__REQUEST__. Make an exact copy of the records, dropping all pictures.

__GIVEN RECORDS__.
▼▼▼

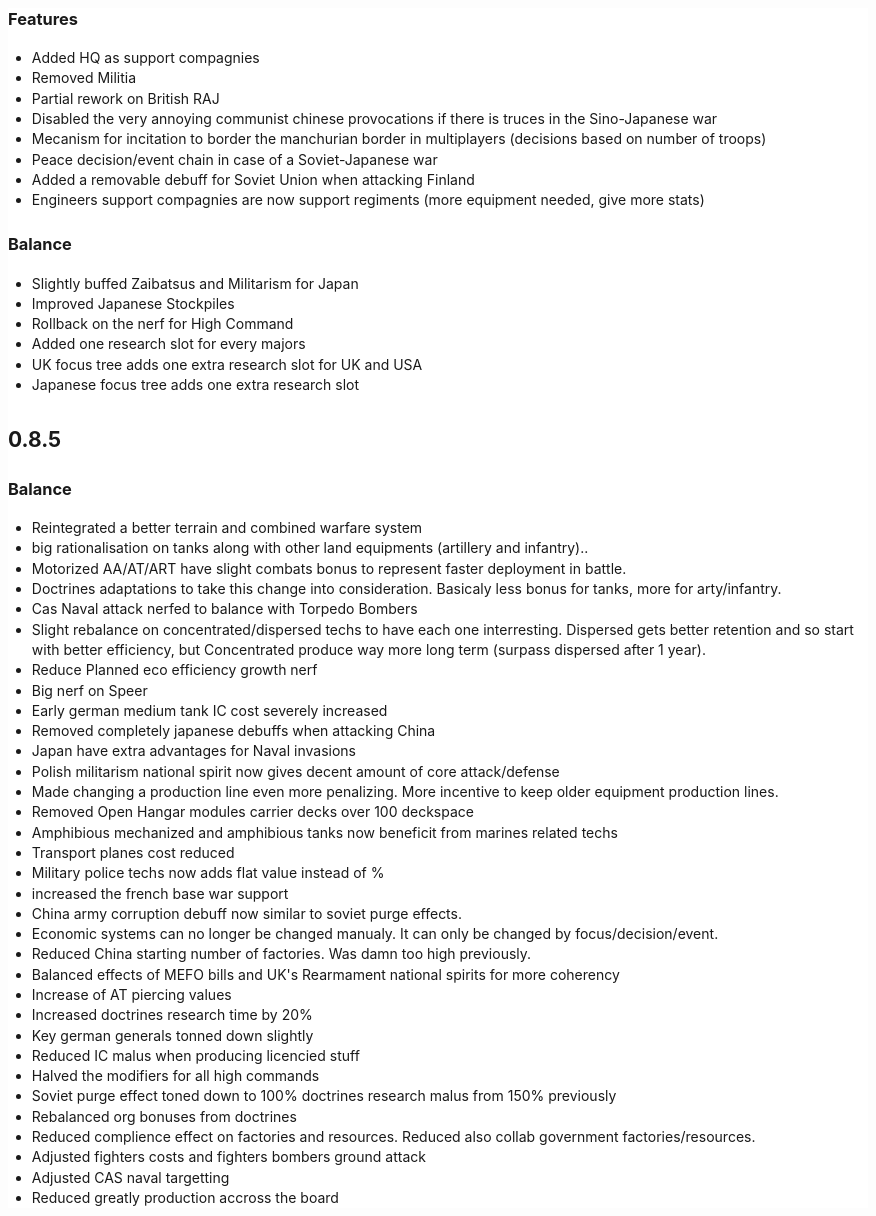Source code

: ### Features
- Added HQ as support compagnies
- Removed Militia
- Partial rework on British RAJ
- Disabled the very annoying communist chinese provocations if there is truces in the Sino-Japanese war
- Mecanism for incitation to border the manchurian border in multiplayers (decisions based on number of troops)
- Peace decision/event chain in case of a Soviet-Japanese war
- Added a removable debuff for Soviet Union when attacking Finland
- Engineers support compagnies are now support regiments (more equipment needed, give more stats)

### Balance
- Slightly buffed Zaibatsus and Militarism for Japan
- Improved Japanese Stockpiles
- Rollback on the nerf for High Command
- Added one research slot for every majors
- UK focus tree adds one extra research slot for UK and USA
- Japanese focus tree adds one extra research slot

## 0.8.5

### Balance
- Reintegrated a better terrain and combined warfare system
- big rationalisation on tanks along with other land equipments (artillery and infantry)..
- Motorized AA/AT/ART have slight combats bonus to represent faster deployment in battle.
- Doctrines adaptations to take this change into consideration. Basicaly less bonus for tanks, more for arty/infantry.
- Cas Naval attack nerfed to balance with Torpedo Bombers
- Slight rebalance on concentrated/dispersed techs to have each one interresting. Dispersed gets better retention and so start with better efficiency, but Concentrated produce way more long term (surpass dispersed after 1 year).
- Reduce Planned eco efficiency growth nerf
- Big nerf on Speer
- Early german medium tank IC cost severely increased
- Removed completely japanese debuffs when attacking China
- Japan have extra advantages for Naval invasions
- Polish militarism national spirit now gives decent amount of core attack/defense
- Made changing a production line even more penalizing. More incentive to keep older equipment production lines.
- Removed Open Hangar modules carrier decks over 100 deckspace
- Amphibious mechanized and amphibious tanks now beneficit from marines related techs
- Transport planes cost reduced
- Military police techs now adds flat value instead of %
- increased the french base war support
- China army corruption debuff now similar to soviet purge effects.
- Economic systems can no longer be changed manualy. It can only be changed by focus/decision/event.
- Reduced China starting number of factories. Was damn too high previously.
- Balanced effects of MEFO bills and UK's Rearmament national spirits for more coherency
- Increase of AT piercing values
- Increased doctrines research time by 20%
- Key german generals tonned down slightly
- Reduced IC malus when producing licencied stuff
- Halved the modifiers for all high commands
- Soviet purge effect toned down to 100% doctrines research malus from 150% previously
- Rebalanced org bonuses from doctrines
- Reduced complience effect on factories and resources. Reduced also collab government factories/resources.
- Adjusted fighters costs and fighters bombers ground attack
- Adjusted CAS naval targetting
- Reduced greatly production accross the board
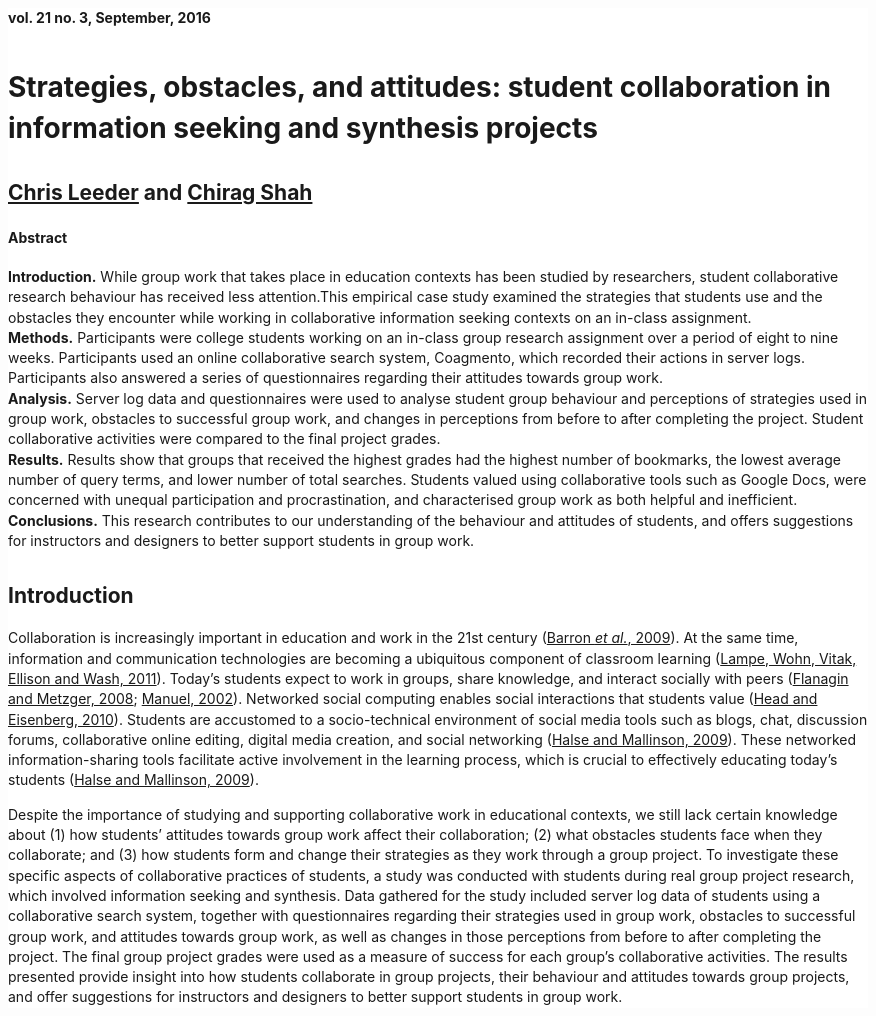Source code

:#### vol. 21 no. 3, September, 2016



# Strategies, obstacles, and attitudes: student collaboration in information seeking and synthesis projects

## [Chris Leeder](#author) and [Chirag Shah](#author)

#### Abstract

**Introduction.** While group work that takes place in education contexts has been studied by researchers, student collaborative research behaviour has received less attention.This empirical case study examined the strategies that students use and the obstacles they encounter while working in collaborative information seeking contexts on an in-class assignment.  
**Methods.** Participants were college students working on an in-class group research assignment over a period of eight to nine weeks. Participants used an online collaborative search system, Coagmento, which recorded their actions in server logs. Participants also answered a series of questionnaires regarding their attitudes towards group work.  
**Analysis.** Server log data and questionnaires were used to analyse student group behaviour and perceptions of strategies used in group work, obstacles to successful group work, and changes in perceptions from before to after completing the project. Student collaborative activities were compared to the final project grades.  
**Results.** Results show that groups that received the highest grades had the highest number of bookmarks, the lowest average number of query terms, and lower number of total searches. Students valued using collaborative tools such as Google Docs, were concerned with unequal participation and procrastination, and characterised group work as both helpful and inefficient.  
**Conclusions.** This research contributes to our understanding of the behaviour and attitudes of students, and offers suggestions for instructors and designers to better support students in group work.

## Introduction

Collaboration is increasingly important in education and work in the 21st century ([Barron _et al._, 2009](#bar09)). At the same time, information and communication technologies are becoming a ubiquitous component of classroom learning ([Lampe, Wohn, Vitak, Ellison and Wash, 2011](#lam11)). Today’s students expect to work in groups, share knowledge, and interact socially with peers ([Flanagin and Metzger, 2008](#fla08); [Manuel, 2002](#man02)). Networked social computing enables social interactions that students value ([Head and Eisenberg, 2010](#hea10)). Students are accustomed to a socio-technical environment of social media tools such as blogs, chat, discussion forums, collaborative online editing, digital media creation, and social networking ([Halse and Mallinson, 2009](#hal09)). These networked information-sharing tools facilitate active involvement in the learning process, which is crucial to effectively educating today’s students ([Halse and Mallinson, 2009](#hal09)).

Despite the importance of studying and supporting collaborative work in educational contexts, we still lack certain knowledge about (1) how students’ attitudes towards group work affect their collaboration; (2) what obstacles students face when they collaborate; and (3) how students form and change their strategies as they work through a group project. To investigate these specific aspects of collaborative practices of students, a study was conducted with students during real group project research, which involved information seeking and synthesis. Data gathered for the study included server log data of students using a collaborative search system, together with questionnaires regarding their strategies used in group work, obstacles to successful group work, and attitudes towards group work, as well as changes in those perceptions from before to after completing the project. The final group project grades were used as a measure of success for each group’s collaborative activities. The results presented provide insight into how students collaborate in group projects, their behaviour and attitudes towards group projects, and offer suggestions for instructors and designers to better support students in group work.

▲▲▲

__RESPONSE FOR THIS EXERCISE__.
Source code

: ### Features
- Added HQ as support compagnies
- Removed Militia
- Partial rework on British RAJ
- Disabled the very annoying communist chinese provocations if there is truces in the Sino-Japanese war
- Mecanism for incitation to border the manchurian border in multiplayers (decisions based on number of troops)
- Peace decision/event chain in case of a Soviet-Japanese war
- Added a removable debuff for Soviet Union when attacking Finland
- Engineers support compagnies are now support regiments (more equipment needed, give more stats)

### Balance
- Slightly buffed Zaibatsus and Militarism for Japan
- Improved Japanese Stockpiles
- Rollback on the nerf for High Command
- Added one research slot for every majors
- UK focus tree adds one extra research slot for UK and USA
- Japanese focus tree adds one extra research slot

## 0.8.5

### Balance
- Reintegrated a better terrain and combined warfare system
- big rationalisation on tanks along with other land equipments (artillery and infantry)..
- Motorized AA/AT/ART have slight combats bonus to represent faster deployment in battle.
- Doctrines adaptations to take this change into consideration. Basicaly less bonus for tanks, more for arty/infantry.
- Cas Naval attack nerfed to balance with Torpedo Bombers
- Slight rebalance on concentrated/dispersed techs to have each one interresting. Dispersed gets better retention and so start with better efficiency, but Concentrated produce way more long term (surpass dispersed after 1 year).
- Reduce Planned eco efficiency growth nerf
- Big nerf on Speer
- Early german medium tank IC cost severely increased
- Removed completely japanese debuffs when attacking China
- Japan have extra advantages for Naval invasions
- Polish militarism national spirit now gives decent amount of core attack/defense
- Made changing a production line even more penalizing. More incentive to keep older equipment production lines.
- Removed Open Hangar modules carrier decks over 100 deckspace
- Amphibious mechanized and amphibious tanks now beneficit from marines related techs
- Transport planes cost reduced
- Military police techs now adds flat value instead of %
- increased the french base war support
- China army corruption debuff now similar to soviet purge effects.
- Economic systems can no longer be changed manualy. It can only be changed by focus/decision/event.
- Reduced China starting number of factories. Was damn too high previously.
- Balanced effects of MEFO bills and UK's Rearmament national spirits for more coherency
- Increase of AT piercing values
- Increased doctrines research time by 20%
- Key german generals tonned down slightly
- Reduced IC malus when producing licencied stuff
- Halved the modifiers for all high commands
- Soviet purge effect toned down to 100% doctrines research malus from 150% previously
- Rebalanced org bonuses from doctrines
- Reduced complience effect on factories and resources. Reduced also collab government factories/resources.
- Adjusted fighters costs and fighters bombers ground attack
- Adjusted CAS naval targetting
- Reduced greatly production accross the board
Source code

:#### vol. 21 no. 3, September, 2016



# Strategies, obstacles, and attitudes: student collaboration in information seeking and synthesis projects

## [Chris Leeder](#author) and [Chirag Shah](#author)

#### Abstract

**Introduction.** While group work that takes place in education contexts has been studied by researchers, student collaborative research behaviour has received less attention.This empirical case study examined the strategies that students use and the obstacles they encounter while working in collaborative information seeking contexts on an in-class assignment.  
**Methods.** Participants were college students working on an in-class group research assignment over a period of eight to nine weeks. Participants used an online collaborative search system, Coagmento, which recorded their actions in server logs. Participants also answered a series of questionnaires regarding their attitudes towards group work.  
**Analysis.** Server log data and questionnaires were used to analyse student group behaviour and perceptions of strategies used in group work, obstacles to successful group work, and changes in perceptions from before to after completing the project. Student collaborative activities were compared to the final project grades.  
**Results.** Results show that groups that received the highest grades had the highest number of bookmarks, the lowest average number of query terms, and lower number of total searches. Students valued using collaborative tools such as Google Docs, were concerned with unequal participation and procrastination, and characterised group work as both helpful and inefficient.  
**Conclusions.** This research contributes to our understanding of the behaviour and attitudes of students, and offers suggestions for instructors and designers to better support students in group work.

## Introduction

Collaboration is increasingly important in education and work in the 21st century ([Barron _et al._, 2009](#bar09)). At the same time, information and communication technologies are becoming a ubiquitous component of classroom learning ([Lampe, Wohn, Vitak, Ellison and Wash, 2011](#lam11)). Today’s students expect to work in groups, share knowledge, and interact socially with peers ([Flanagin and Metzger, 2008](#fla08); [Manuel, 2002](#man02)). Networked social computing enables social interactions that students value ([Head and Eisenberg, 2010](#hea10)). Students are accustomed to a socio-technical environment of social media tools such as blogs, chat, discussion forums, collaborative online editing, digital media creation, and social networking ([Halse and Mallinson, 2009](#hal09)). These networked information-sharing tools facilitate active involvement in the learning process, which is crucial to effectively educating today’s students ([Halse and Mallinson, 2009](#hal09)).

Despite the importance of studying and supporting collaborative work in educational contexts, we still lack certain knowledge about (1) how students’ attitudes towards group work affect their collaboration; (2) what obstacles students face when they collaborate; and (3) how students form and change their strategies as they work through a group project. To investigate these specific aspects of collaborative practices of students, a study was conducted with students during real group project research, which involved information seeking and synthesis. Data gathered for the study included server log data of students using a collaborative search system, together with questionnaires regarding their strategies used in group work, obstacles to successful group work, and attitudes towards group work, as well as changes in those perceptions from before to after completing the project. The final group project grades were used as a measure of success for each group’s collaborative activities. The results presented provide insight into how students collaborate in group projects, their behaviour and attitudes towards group projects, and offer suggestions for instructors and designers to better support students in group work.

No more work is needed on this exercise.